**BRANO DI TESTO**:
···

Su tale soluzione si è sviluppato un acceso dibattito animato dai partiti dell’opposizione - ma anche della maggioranza «renziana» - i quali ritengono che l’attività di una struttura di questo tipo si svolgerebbe in contrasto con i principi alla base di uno Stato democratico. Le perplessità riguarderebbero il fatto che: il coinvolgimento del consiglio dei ministri sarebbe solo parziale; il Parlamento non avrebbe alcun ruolo nella definizione degli interventi né la possibilità di controllarne l’effettuazione; si concentrerebbero troppi poteri in capo al Presidente del Consiglio. Alla base della scelta del governo c’è anche la consapevolezza della scarsa affidabilità delle strutture dei vari ministeri rispetto a un programma d’investimenti di così grandi dimensioni, che deve essere portato a termine in soli 6 anni. Del resto, proprio in seguito a carenze della pubblica amministrazione, sia centrale che periferica, si è spesso determinata la necessità di nominare commissari (ve ne sono oggi circa 10 mila) che, pur comportando una consistente aggiunta di costi, solo in pochi casi hanno raggiunto gli obiettivi assegnati. La nuova tax-force richiederà, quindi, scelte ponderate e adeguati monitoraggi e controlli.

···

**COMPITO DA SVOLGERE**: Continua il brano sulla nuova struttura voluta dal governo per gestire il programma d'investimenti, partendo subito dopo la sua ultima frase.

**CONTENUTO DEL DATASET**:
···

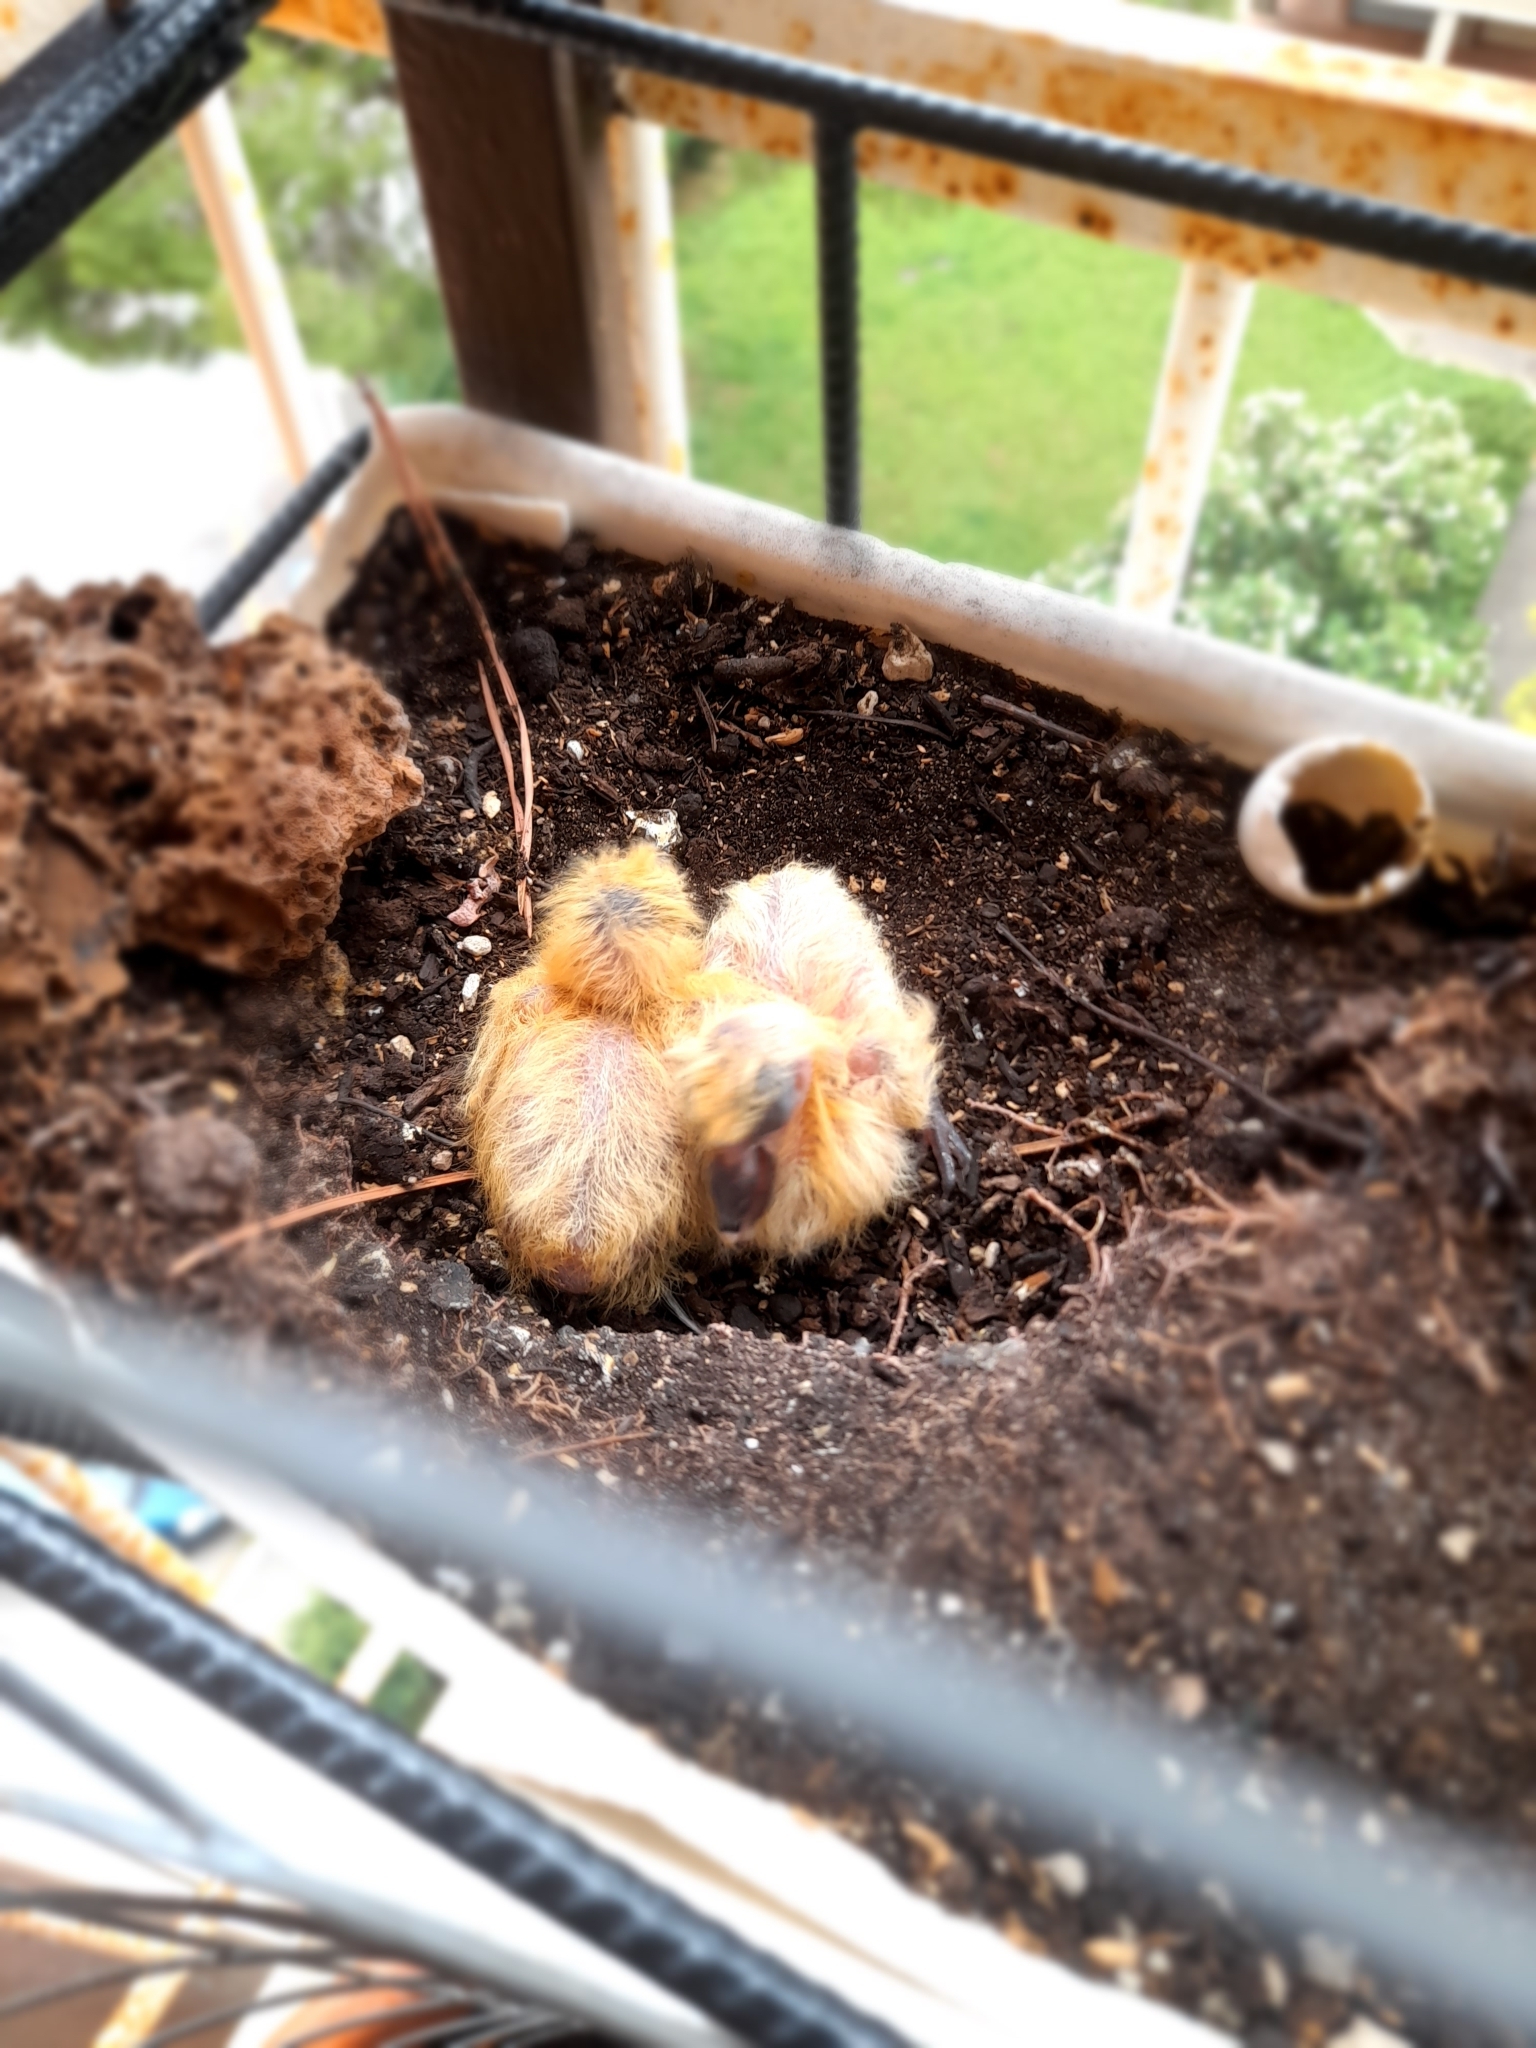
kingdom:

···

**ESERCIZIO SVOLTO**:
Sbagliare non è più possibile e accettabile per un Paese che troppo spesso si è impantanato nelle acque torbide di una persistente deriva burocratica. Basti pensare che nelle sue Considerazioni finali del 1973, l’allora Governatore della Banca d’Italia Guido Carli usò l’espressione «lacci e lacciuoli» per sottolineare gli ostacoli burocratici che si frapponevano al raggiungimento di un adeguato sviluppo economico del Paese. Lo stesso Carli aveva già dovuto confrontarsi con questo problema subito dopo la sua nomina a Governatore nel 1960, superandolo efficacemente con la predisposizione di concorsi annuali selettivi per titoli ed esami. Una scelta lungimirante che garantì al nostro paese la formazione di una nuova classe dirigente dinamica, competente e «indipendente». Dal 1976 Guido Carli profuse il suo impegno in altri numerosi incarichi nei quali ebbe conferma di quanto i «lacci e i lacciuoli» fossero diffusi e, soprattutto, di quanto si facesse ben poco per eliminarli. Come ebbe a dichiarare a Maastricht nel 1992, il suo impegno quale ministro del Tesoro, perché l’Italia riuscisse ad entrare nella Comunità europea, nasceva anche dalla convinzione della «nostra incapacità di darci regole autonome ed efficaci di comportamento».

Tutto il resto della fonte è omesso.